WHAT IS NEEDED>
Select every line in the listing below that contains the string "area" and copy each matching line unchanged.

Extracted data entries:
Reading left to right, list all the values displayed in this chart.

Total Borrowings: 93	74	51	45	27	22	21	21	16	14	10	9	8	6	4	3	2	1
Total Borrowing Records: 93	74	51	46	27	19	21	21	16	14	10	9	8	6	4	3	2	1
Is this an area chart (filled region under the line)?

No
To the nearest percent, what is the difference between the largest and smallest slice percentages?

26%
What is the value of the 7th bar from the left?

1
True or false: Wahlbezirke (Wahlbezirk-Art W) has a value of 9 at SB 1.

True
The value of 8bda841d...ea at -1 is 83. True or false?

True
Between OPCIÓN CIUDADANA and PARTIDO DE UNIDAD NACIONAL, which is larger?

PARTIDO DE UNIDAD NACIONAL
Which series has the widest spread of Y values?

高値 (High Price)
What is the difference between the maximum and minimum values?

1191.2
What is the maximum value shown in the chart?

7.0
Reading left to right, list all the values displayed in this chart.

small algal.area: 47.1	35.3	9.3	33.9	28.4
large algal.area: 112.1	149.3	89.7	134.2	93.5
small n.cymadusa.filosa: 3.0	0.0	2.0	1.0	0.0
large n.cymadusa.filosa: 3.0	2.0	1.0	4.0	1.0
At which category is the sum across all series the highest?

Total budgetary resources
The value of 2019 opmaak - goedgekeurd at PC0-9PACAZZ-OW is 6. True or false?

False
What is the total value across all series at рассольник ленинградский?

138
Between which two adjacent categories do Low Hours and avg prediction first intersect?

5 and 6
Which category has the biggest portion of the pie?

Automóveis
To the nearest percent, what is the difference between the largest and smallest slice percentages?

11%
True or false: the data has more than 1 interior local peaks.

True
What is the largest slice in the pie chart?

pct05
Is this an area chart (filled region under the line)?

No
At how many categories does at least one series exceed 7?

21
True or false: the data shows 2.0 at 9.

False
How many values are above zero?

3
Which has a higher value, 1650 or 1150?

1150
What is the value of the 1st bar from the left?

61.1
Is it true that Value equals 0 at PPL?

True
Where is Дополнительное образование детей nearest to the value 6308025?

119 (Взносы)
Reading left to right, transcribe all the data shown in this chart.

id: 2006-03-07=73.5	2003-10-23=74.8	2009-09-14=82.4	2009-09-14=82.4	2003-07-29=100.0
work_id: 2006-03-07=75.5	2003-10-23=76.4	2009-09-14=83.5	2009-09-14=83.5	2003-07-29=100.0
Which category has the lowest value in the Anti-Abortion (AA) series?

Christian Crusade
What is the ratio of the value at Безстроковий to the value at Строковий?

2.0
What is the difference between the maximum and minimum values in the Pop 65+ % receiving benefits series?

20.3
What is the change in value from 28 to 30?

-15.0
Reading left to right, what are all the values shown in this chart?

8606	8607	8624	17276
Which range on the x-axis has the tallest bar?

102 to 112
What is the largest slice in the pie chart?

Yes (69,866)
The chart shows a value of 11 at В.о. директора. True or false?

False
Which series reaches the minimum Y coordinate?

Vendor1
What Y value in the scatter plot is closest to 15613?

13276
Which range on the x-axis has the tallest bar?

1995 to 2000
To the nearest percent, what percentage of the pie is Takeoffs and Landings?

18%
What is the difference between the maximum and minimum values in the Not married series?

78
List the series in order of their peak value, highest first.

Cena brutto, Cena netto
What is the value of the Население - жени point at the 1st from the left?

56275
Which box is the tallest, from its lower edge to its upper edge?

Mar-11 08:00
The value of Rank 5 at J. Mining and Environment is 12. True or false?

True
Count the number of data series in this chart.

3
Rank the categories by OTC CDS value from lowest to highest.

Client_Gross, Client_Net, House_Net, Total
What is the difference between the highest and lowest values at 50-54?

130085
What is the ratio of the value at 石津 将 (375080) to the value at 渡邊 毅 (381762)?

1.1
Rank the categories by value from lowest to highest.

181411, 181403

ANSWER SPACE>
Is this an area chart (filled region under the line)?
small algal.area: 47.1	35.3	9.3	33.9	28.4
large algal.area: 112.1	149.3	89.7	134.2	93.5
Is this an area chart (filled region under the line)?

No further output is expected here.